Timun Mas menoleh ke belakang, “Gawat, ia berhasil lolos. Aku harus segera membuka bungkusan kedua,” pikirnya. Bungkusan kedua itu berisi jarum. Timun Mas melemparkan jarum- jarum itu. Apa yang terjadi? Jarum-jarum itu berubah menjadi pohon-pohon bambu yang tinggi dan berdaun lebat. Raksasa harus bekerja keras menerobos pohon-pohon bambu itu. Badannya terluka karena tergores batang-batang bambu. Meskipun tubuhnya berdarah, ia pantang menyerah. Justru larinya semakin kencang setelah berhasil melewati hutan bambu yang dibuat Timun Mas. Ia kesal karena dipermainkan oleh Timun Mas.
Timun Mas membuka bungkusan ketiga. Sambil terus berlari, ia me lemparkan isi bungkusan itu, yaitu garam. Lagi-lagi keajaiban terjadi. Garam itu berubah menjadi lautan yang luas. Namun, lautan itu tak menjadi penghalang bagi raksasa. Ia berenang melintasi lautan itu, dan berhasil mencapai tepi. Raksasa mulai kelelahan, tapi mengingat lezatnya daging Timun Mas, ia kembali bersemangat berlari.
Timun Mas ketakutan melihat kekuatan raksasa itu. Bungkusan ter akhir adalah harapan satu-satunya. Sambil berdoa, Timun Mas membuka bungkusan keempat. Isinya terasi. Sekuat tenaga, Timun Mas melemparkan terasi itu ke arah raksasa. Apa yang terjadi? Terasi itu berubah menjadi lautan lumpur yang panas mendidih. Raksasa yang berlari kencang tak dapat menghentikan langkahnya. Ia pun terperosok ke dalam lumpur. Ia berteriak dan meronta. Namun semakin ia meronta, semakin dalam lumpur itu mengisap tubuhnya. Ia akhirnya tenggelam ke dalam lumpur panas.

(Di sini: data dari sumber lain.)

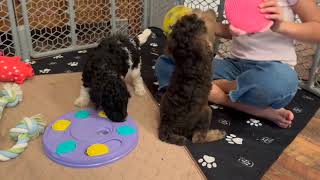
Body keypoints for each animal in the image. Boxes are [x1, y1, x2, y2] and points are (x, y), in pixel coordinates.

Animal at [159, 9, 226, 146]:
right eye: (203, 23)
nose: (212, 10)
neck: (188, 60)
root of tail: (167, 127)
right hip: (206, 112)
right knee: (198, 138)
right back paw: (217, 134)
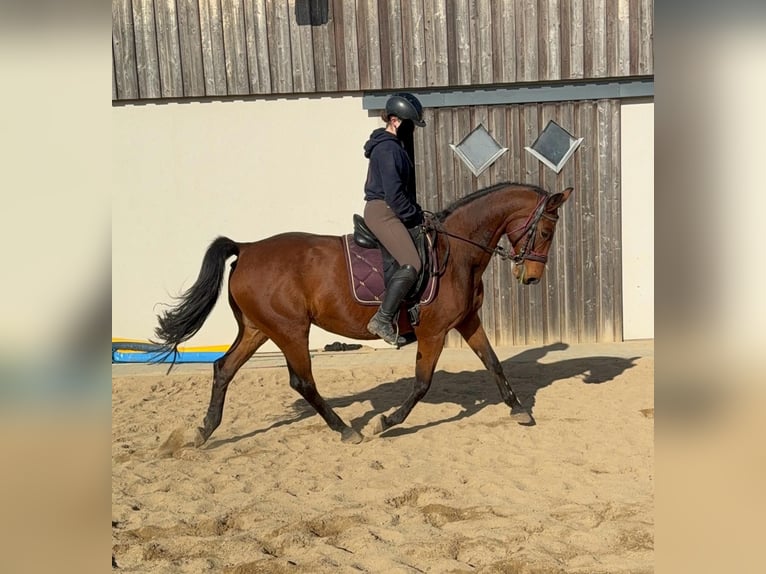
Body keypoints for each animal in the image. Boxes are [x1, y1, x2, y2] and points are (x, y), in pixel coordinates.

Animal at [154, 182, 572, 445]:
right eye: (546, 232)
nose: (531, 277)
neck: (458, 252)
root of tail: (247, 247)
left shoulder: (468, 322)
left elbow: (494, 363)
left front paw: (520, 410)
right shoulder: (434, 332)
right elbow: (422, 383)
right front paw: (386, 422)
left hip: (259, 329)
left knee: (223, 369)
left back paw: (203, 432)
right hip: (290, 330)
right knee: (302, 382)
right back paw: (346, 431)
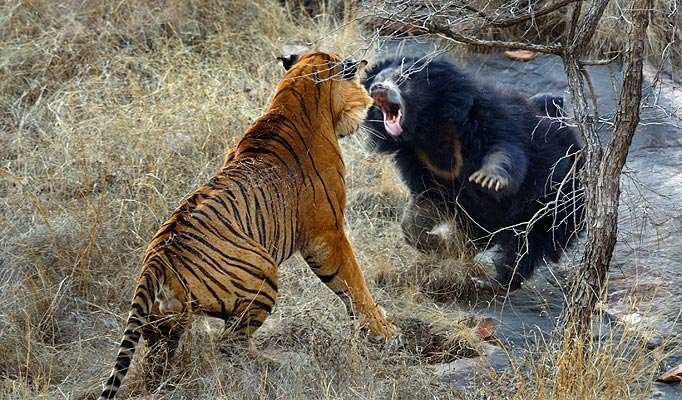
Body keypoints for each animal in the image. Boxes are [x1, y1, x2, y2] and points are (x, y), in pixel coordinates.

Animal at [99, 51, 397, 400]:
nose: (370, 102)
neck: (294, 95)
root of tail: (156, 259)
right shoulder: (327, 233)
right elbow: (353, 282)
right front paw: (382, 330)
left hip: (164, 322)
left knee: (160, 359)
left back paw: (166, 383)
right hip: (262, 273)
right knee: (229, 343)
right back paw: (279, 364)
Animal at [362, 55, 585, 293]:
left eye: (402, 79)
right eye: (376, 79)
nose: (377, 88)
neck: (428, 128)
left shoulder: (487, 119)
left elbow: (505, 151)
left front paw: (488, 179)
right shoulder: (419, 161)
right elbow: (425, 205)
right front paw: (439, 245)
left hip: (555, 202)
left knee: (527, 246)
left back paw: (495, 281)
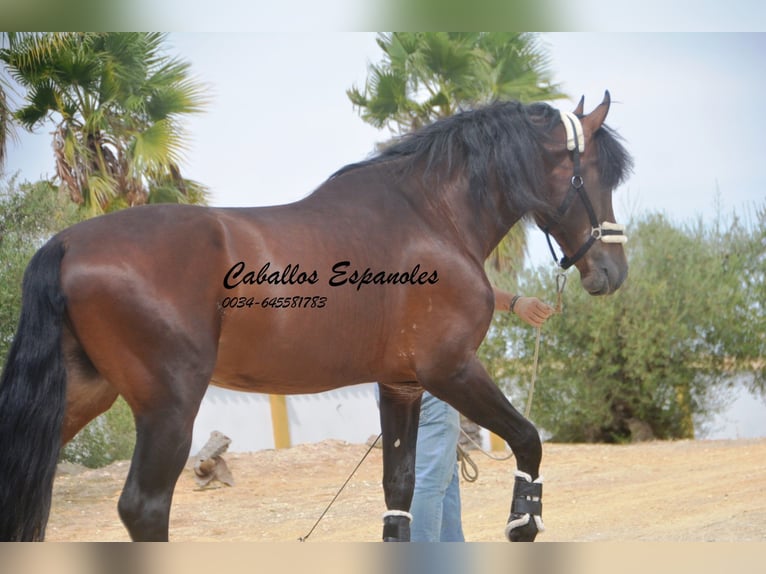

Timun Mas menghentikan langkahnya. Ia lega karena berhasil menyelamatkan diri. Dengan kelelahan ia berjalan pulang ke rumahnya.
Mbok Sarni, yang terus menangis sepeninggal Timun Mas, sangat bahagia melihat kepulangan putrinya. Mereka berpelukan dan mengucap syukur pada Tuhan atas pertolonganNya. Sejak saat itu, Mbok Sarni hidup bahagia bersama Timun Mas.